In the precarious and uneven recovery from the worst global financial and economic crisis in decades, the expanding role of governments in combating it has become increasingly controversial from the perspective of economic freedom.
Amid the crisis, many people lost much of their faith in private enterprise and free markets, which they accuse of being reckless risk-takers and having uncontrolled greed. Scared of another global depression, they urged their governments to bail out troubled financial institutions. They also pressured their governments to jump-start the economy by increasing public expenditures, which would swell budget deficits and public debt. The US and many other governments readily obliged, as they directly and indirectly intervened in their macro and micro economies, often haphazardly and opaquely, with dubious outcomes.
Although governments have an indispensable role in a well-functioning capitalist economy to set and enforce the rules of the game as well as provide public goods, any government action, especially if coerced, to mitigate a crisis has costs as well as benefits. One such cost is the danger that as governments, through ad hoc and myopic quick fixes, excessively intervene in and exert overbearing control over the economy, they will curtail economic freedom. Less economic freedom will discourage the entrepreneurship, competition and innovation that have proven to be essential for rapid economic growth and rising prosperity.
How do we define economic freedom, how can we measure it, and why is it essential for growth and prosperity? Two annual reports, “Economic Freedom of the World” (EFW) by the Fraser Institute in Canada and the “Index of Economic Freedom” (IEF) by the Heritage Foundation-Wall Street Journal in the US, have tackled these questions. The latest EFW survey was published last September. I will focus on the better known 2012 IEF report, in its 18th year, released last week, which defines economic freedom as the fundamental right of individuals to control their labor and property. Economically free individuals can “work, produce, consume and invest in any way they choose under a rule of law, with their freedom at once both protected and respected by the state.” The 483-page report emphasizes individual empowerment, equitable treatment, and promotion of competition as the basic principles of economic freedom.
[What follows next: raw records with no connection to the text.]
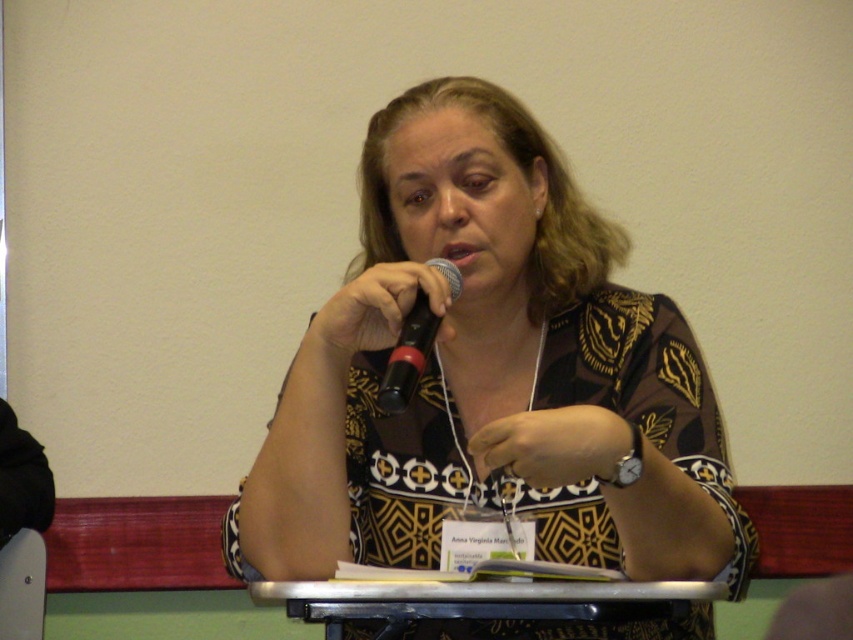
Question: Which object is the closest to the black matte microphone at center?

Choices:
 (A) brown printed blouse at center
 (B) metallic silver table at center

Answer: (A)

Question: Can you confirm if metallic silver table at center is wider than black matte microphone at center?

Choices:
 (A) yes
 (B) no

Answer: (A)

Question: Does metallic silver table at center appear on the left side of black matte microphone at center?

Choices:
 (A) no
 (B) yes

Answer: (A)

Question: Which object is positioned farthest from the metallic silver table at center?

Choices:
 (A) brown printed blouse at center
 (B) black matte microphone at center

Answer: (B)

Question: Which point is closer to the camera?

Choices:
 (A) metallic silver table at center
 (B) black matte microphone at center

Answer: (B)

Question: Is metallic silver table at center to the right of black matte microphone at center from the viewer's perspective?

Choices:
 (A) no
 (B) yes

Answer: (B)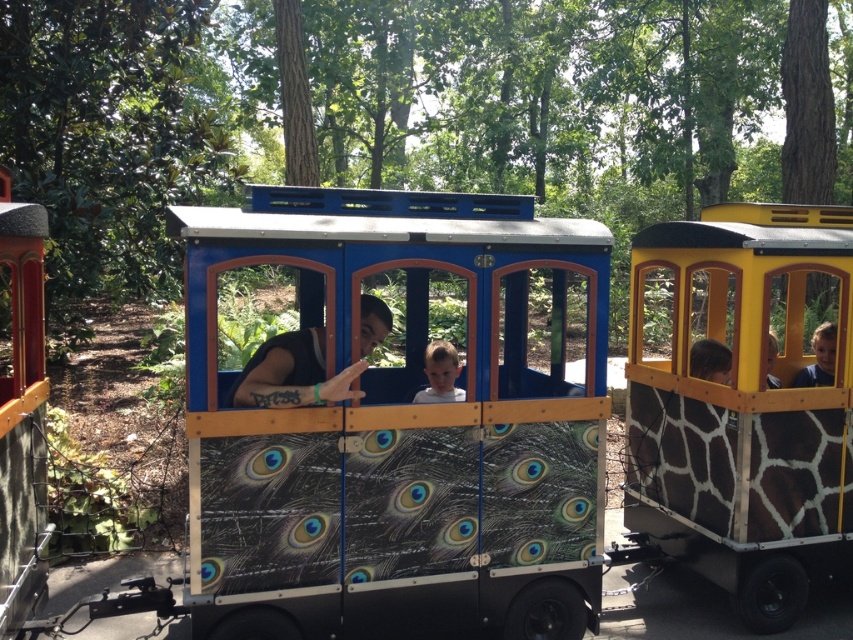
You are a photographer taking a picture of the smooth brown hair at right and the light brown wooden face at center. Which object should you focus on first to ensure it appears sharp in the photo?

You should focus on the smooth brown hair at right first because it is closer to the viewer than the light brown wooden face at center.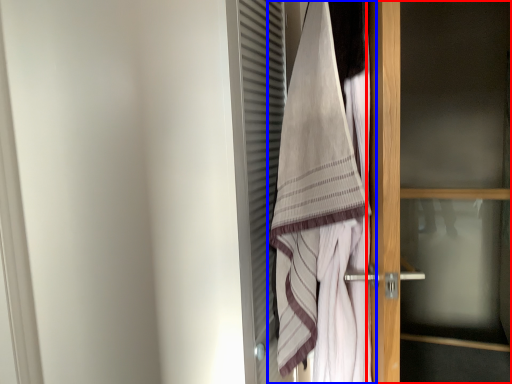
Question: Which object appears closest to the camera in this image, door (highlighted by a red box) or towel (highlighted by a blue box)?

Choices:
 (A) door
 (B) towel

Answer: (B)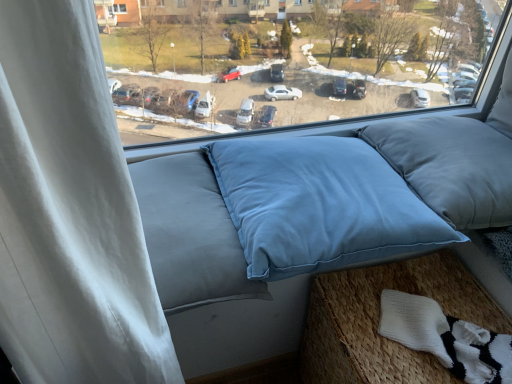
I want to click on blue fabric pillow at center, which appears as the 2th pillow when viewed from the right, so click(319, 205).

This screenshot has height=384, width=512. What do you see at coordinates (378, 321) in the screenshot?
I see `light blue fabric cushion at lower right` at bounding box center [378, 321].

What do you see at coordinates (446, 338) in the screenshot? Image resolution: width=512 pixels, height=384 pixels. I see `white knitted socks at lower right` at bounding box center [446, 338].

What do you see at coordinates (287, 72) in the screenshot?
I see `blue fabric pillows at center` at bounding box center [287, 72].

Identify the location of blue fabric pillow at center, which appears as the 2th pillow when viewed from the right. (319, 205).

Does white knitted socks at lower right have a larger size compared to satin blue pillow at center, the second pillow when ordered from left to right?

No.

Where is `material that appears on the left of satin blue pillow at center, the second pillow when ordered from left to right`? material that appears on the left of satin blue pillow at center, the second pillow when ordered from left to right is located at coordinates (446, 338).

How different are the orientations of white knitted socks at lower right and satin blue pillow at center, the second pillow when ordered from left to right, in degrees?

The facing directions of white knitted socks at lower right and satin blue pillow at center, the second pillow when ordered from left to right, are 29.2 degrees apart.

Looking at this image, is blue fabric pillows at center at the right side of white knitted socks at lower right?

In fact, blue fabric pillows at center is to the left of white knitted socks at lower right.

Consider the image. Is blue fabric pillows at center positioned far away from white knitted socks at lower right?

blue fabric pillows at center is near white knitted socks at lower right, not far away.

From a real-world perspective, which object rests below the other?

From a 3D spatial view, white knitted socks at lower right is below.

From a real-world perspective, starting from the light blue fabric cushion at lower right, which pillow is the 1st one vertically above it? Please provide its 2D coordinates.

[(319, 205)]

Is light blue fabric cushion at lower right turned away from blue fabric pillow at center, the first pillow from the left?

No.

Can you confirm if light blue fabric cushion at lower right is smaller than blue fabric pillow at center, the first pillow from the left?

No.

Looking at this image, does light blue fabric cushion at lower right have a lesser width compared to blue fabric pillow at center, the first pillow from the left?

Indeed, light blue fabric cushion at lower right has a lesser width compared to blue fabric pillow at center, the first pillow from the left.

From a real-world perspective, who is located higher, light blue fabric cushion at lower right or satin blue pillow at center, acting as the 1th pillow starting from the right?

satin blue pillow at center, acting as the 1th pillow starting from the right, is physically above.

Which object is wider, light blue fabric cushion at lower right or satin blue pillow at center, acting as the 1th pillow starting from the right?

Wider between the two is light blue fabric cushion at lower right.

Which is correct: light blue fabric cushion at lower right is inside satin blue pillow at center, the second pillow when ordered from left to right, or outside of it?

light blue fabric cushion at lower right exists outside the volume of satin blue pillow at center, the second pillow when ordered from left to right.

Between light blue fabric cushion at lower right and satin blue pillow at center, acting as the 1th pillow starting from the right, which one has larger size?

With larger size is light blue fabric cushion at lower right.

In terms of width, does blue fabric pillows at center look wider or thinner when compared to blue fabric pillow at center, which appears as the 2th pillow when viewed from the right?

blue fabric pillows at center is thinner than blue fabric pillow at center, which appears as the 2th pillow when viewed from the right.

Is point (429, 86) closer or farther from the camera than point (273, 280)?

Point (429, 86) appears to be farther away from the viewer than point (273, 280).

Is blue fabric pillows at center closer to camera compared to blue fabric pillow at center, which appears as the 2th pillow when viewed from the right?

No, blue fabric pillows at center is further to the viewer.

Where is `bed frame below the satin blue pillow at center, acting as the 1th pillow starting from the right (from a real-world perspective)`? This screenshot has width=512, height=384. bed frame below the satin blue pillow at center, acting as the 1th pillow starting from the right (from a real-world perspective) is located at coordinates (378, 321).

From the image's perspective, who appears lower, satin blue pillow at center, the second pillow when ordered from left to right, or light blue fabric cushion at lower right?

Result: light blue fabric cushion at lower right appears lower in the image.

Based on the photo, how different are the orientations of satin blue pillow at center, the second pillow when ordered from left to right, and light blue fabric cushion at lower right in degrees?

86.3 degrees.

Is satin blue pillow at center, acting as the 1th pillow starting from the right, surrounding light blue fabric cushion at lower right?

No.

Is blue fabric pillow at center, which appears as the 2th pillow when viewed from the right, closer to the viewer compared to white knitted socks at lower right?

Yes, it is in front of white knitted socks at lower right.

What's the angular difference between blue fabric pillow at center, the first pillow from the left, and white knitted socks at lower right's facing directions?

The angle between the facing direction of blue fabric pillow at center, the first pillow from the left, and the facing direction of white knitted socks at lower right is 32.4 degrees.

Is blue fabric pillow at center, the first pillow from the left, oriented towards white knitted socks at lower right?

No.

Where is `the 2nd pillow positioned above the white knitted socks at lower right (from a real-world perspective)`? Image resolution: width=512 pixels, height=384 pixels. the 2nd pillow positioned above the white knitted socks at lower right (from a real-world perspective) is located at coordinates pyautogui.click(x=451, y=167).

In the image, there is a blue fabric pillows at center. Identify the location of material below it (from a real-world perspective). This screenshot has width=512, height=384. (446, 338).

From the image, which object appears to be nearer to white knitted socks at lower right, blue fabric pillows at center or blue fabric pillow at center, the first pillow from the left?

blue fabric pillow at center, the first pillow from the left, lies closer to white knitted socks at lower right than the other object.

When comparing their distances from light blue fabric cushion at lower right, does blue fabric pillow at center, the first pillow from the left, or white knitted socks at lower right seem further?

Among the two, blue fabric pillow at center, the first pillow from the left, is located further to light blue fabric cushion at lower right.

Looking at the image, which one is located further to white knitted socks at lower right, light blue fabric cushion at lower right or blue fabric pillows at center?

The object further to white knitted socks at lower right is blue fabric pillows at center.

Based on their spatial positions, is white knitted socks at lower right or blue fabric pillow at center, which appears as the 2th pillow when viewed from the right, closer to blue fabric pillows at center?

blue fabric pillow at center, which appears as the 2th pillow when viewed from the right, lies closer to blue fabric pillows at center than the other object.

Looking at the image, which one is located closer to light blue fabric cushion at lower right, blue fabric pillow at center, which appears as the 2th pillow when viewed from the right, or satin blue pillow at center, the second pillow when ordered from left to right?

blue fabric pillow at center, which appears as the 2th pillow when viewed from the right, lies closer to light blue fabric cushion at lower right than the other object.

Considering their positions, is satin blue pillow at center, acting as the 1th pillow starting from the right, positioned closer to blue fabric pillows at center than blue fabric pillow at center, the first pillow from the left?

Based on the image, blue fabric pillow at center, the first pillow from the left, appears to be nearer to blue fabric pillows at center.

Looking at the image, which one is located closer to blue fabric pillows at center, satin blue pillow at center, the second pillow when ordered from left to right, or white knitted socks at lower right?

Among the two, satin blue pillow at center, the second pillow when ordered from left to right, is located nearer to blue fabric pillows at center.

From the image, which object appears to be farther from blue fabric pillows at center, blue fabric pillow at center, which appears as the 2th pillow when viewed from the right, or light blue fabric cushion at lower right?

Among the two, light blue fabric cushion at lower right is located further to blue fabric pillows at center.

Image resolution: width=512 pixels, height=384 pixels. What are the coordinates of `material between blue fabric pillows at center and light blue fabric cushion at lower right vertically` in the screenshot? It's located at (446, 338).

At what (x,y) coordinates should I click in order to perform the action: click on window between blue fabric pillow at center, the first pillow from the left, and satin blue pillow at center, the second pillow when ordered from left to right. Please return your answer as a coordinate pair (x, y). Looking at the image, I should click on (287, 72).

In order to click on pillow between satin blue pillow at center, acting as the 1th pillow starting from the right, and light blue fabric cushion at lower right in the up-down direction in this screenshot , I will do `click(319, 205)`.

Identify the location of material between satin blue pillow at center, acting as the 1th pillow starting from the right, and light blue fabric cushion at lower right vertically. Image resolution: width=512 pixels, height=384 pixels. (446, 338).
The report, based on data for the second half of 2010 and first half of 2011, ranks 179 countries according to 10 specific factors under four headings: (1) Rule of law (property rights and freedom from corruption); (2) Limited government (fiscal freedom and government spending); (3) Regulatory efficiency (business freedom, labor freedom and monetary freedom); and (4) Open markets (trade freedom, investment freedom and financial freedom). Each factor is graded from 0 to 100, and the scores for the 10 factors are averaged to get the overall IEF for each country. The closer is the IEF to 100, the greater the degree of economic freedom. The freer countries have higher per capita incomes. They also achieve lower rates of poverty, unemployment and inflation as well as higher rates of innovation, entrepreneurship and economic growth.
The report classifies 179 countries into five quintiles according to their overall IEF scores: Free (80-100) with five countries, Mostly Free (70-79.9) with 23 countries, Moderately Free (60-69.9) with 62 countries, Mostly Unfree (50-59.9) with 60 countries, and Repressed (0-49.9) with 29 countries. The top 10-ranked countries in 2012 IEF are: Hong Kong (89.9), Singapore (87.5), Australia (83.1), New Zealand (82.1), Switzerland (81.1), Canada (79.9), Chile (78.3), Mauritius (77.0), Ireland (76.9) and the US (76.3). The 10th ranked US has seen its overall score drop steadily since 2007, when it ranked fourth. That is due to its deteriorating scores for government spending, freedom from corruption and investment freedom, reflecting the extraordinary and intrusive government interventions in the US economy during the global crisis. Turkey is ranked 73rd globally and 34th among 43 European countries.
In 2012 IEF, 75 countries had higher, 90 had lower, and 14 had unchanged scores compared to 2011 IEF. Of the 75 economies with higher scores 73 were developing or emerging economies. The world average IEF score, which had registered modest but steady increases before the outbreak of the global crisis in 2008, decreased from 59.7 in 2011 to 59.5 in 2012. Turkey's score also dropped, from 64.2 to 62.5, due to alleged “explosive growth” in government spending as a percentage of gross domestic product (GDP). The reason for that “explosive growth” finding is the implausible increase in government spending as a percentage of GDP from 23.4 percent in 2011 IEF to 37.2 percent in 2012 IEF. But the Turkish government data do not show such an “explosive growth,” raising doubts about Turkey's 2012 IEF score. The data, which show that total government spending as a percentage of GDP rose from 34.6 percent in 2008 to 40.1 percent in 2009 but dropped to 38.4 percent in 2010 and 37.4 percent in 2011, suggest that the 2012 IEF score should have been higher.
If we take the data underlying the 18 IEF reports at face value, Turkey's IEF score, above the world average since 2008, climbed during 2005-2011, catapulting Turkey from the “Mostly Unfree” status to the “Moderately Free” status since 2009, a remarkable achievement.